I returned to Moscow again after a quick trip to Kazan, where I'm afraid I didn't really see anything beyond the hotel and offices although I gather it it, too, has a splendid kremlin. After another day and fair in Moscow, I flew up to St. Petersburg, my last stop.

St. Petersburg is a joy of a city. The architecture is amazing and just seems to go on and on. It's more elegant than Moscow with its canals and wide boulevards. Unfortunately, I hardly had time to see anything on this trip but did squeeze in an early morning walk as the sun rose. Seeing Russia in the winter has been something I've long wanted to do. I've always been in the summer before and in my head Russia 'is' winter. It was interesting to see how the Russians cope.

I was fascinated by the way the snow is cleared - it's brushed or shoveled then loaded onto lorries and taken away.
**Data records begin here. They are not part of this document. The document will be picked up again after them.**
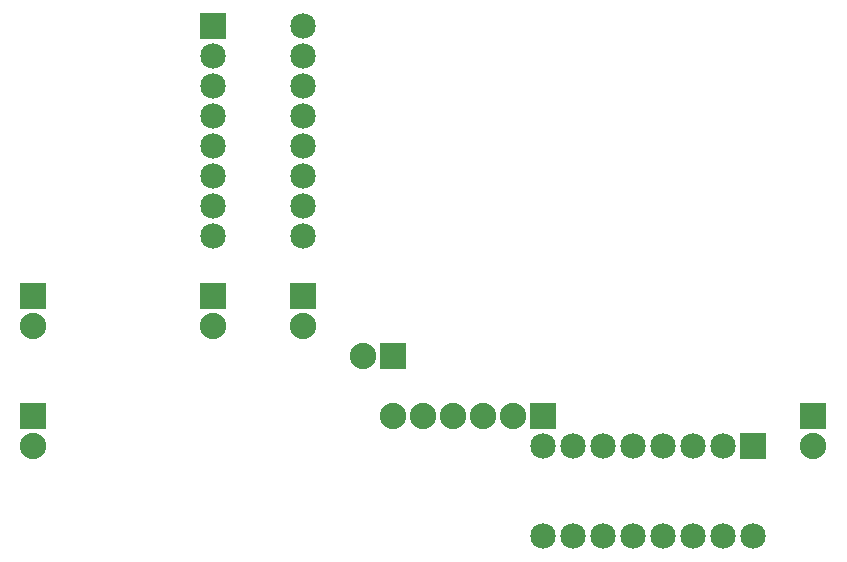
<source format=gbs>
G04 MADE WITH FRITZING*
G04 WWW.FRITZING.ORG*
G04 DOUBLE SIDED*
G04 HOLES PLATED*
G04 CONTOUR ON CENTER OF CONTOUR VECTOR*
%ASAXBY*%
%FSLAX23Y23*%
%MOIN*%
%OFA0B0*%
%SFA1.0B1.0*%
%ADD10C,0.085000*%
%ADD11C,0.088000*%
%ADD12R,0.085000X0.085000*%
%ADD13R,0.088000X0.088000*%
%LNMASK0*%
G90*
G70*
G54D10*
X711Y2078D03*
X1011Y2078D03*
X711Y1978D03*
X1011Y1978D03*
X711Y1878D03*
X1011Y1878D03*
X711Y1778D03*
X1011Y1778D03*
X711Y1678D03*
X1011Y1678D03*
X711Y1578D03*
X1011Y1578D03*
X711Y1478D03*
X1011Y1478D03*
X711Y1378D03*
X1011Y1378D03*
G54D11*
X111Y1178D03*
X111Y1078D03*
X111Y778D03*
X111Y678D03*
X711Y1178D03*
X711Y1078D03*
X1011Y1178D03*
X1011Y1078D03*
X1811Y778D03*
X1711Y778D03*
X1611Y778D03*
X1511Y778D03*
X1411Y778D03*
X1311Y778D03*
G54D10*
X2511Y678D03*
X2511Y378D03*
X2411Y678D03*
X2411Y378D03*
X2311Y678D03*
X2311Y378D03*
X2211Y678D03*
X2211Y378D03*
X2111Y678D03*
X2111Y378D03*
X2011Y678D03*
X2011Y378D03*
X1911Y678D03*
X1911Y378D03*
X1811Y678D03*
X1811Y378D03*
G54D11*
X1311Y978D03*
X1211Y978D03*
X2711Y778D03*
X2711Y678D03*
G54D12*
X711Y2078D03*
G54D13*
X111Y1178D03*
X111Y778D03*
X711Y1178D03*
X1011Y1178D03*
X1811Y778D03*
G54D12*
X2511Y678D03*
G54D13*
X1311Y978D03*
X2711Y778D03*
G04 End of Mask0*
M02*
</source>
The road surfaces are plowed but then big roller brushes go over the top to churn up the icy residue. Of course, the people also bundle up well and the buildings are very warm so it's a constant battle to adjust your own body heat. The amount of fur being worn in both Kazakhstan and Russia was quite incredible. Apart from its warmth, fur is most definitely used as a sign of status.

Anyway, I'm now back in the relative warmth of Toronto - it feels almost spring-like in comparison to the wintry east!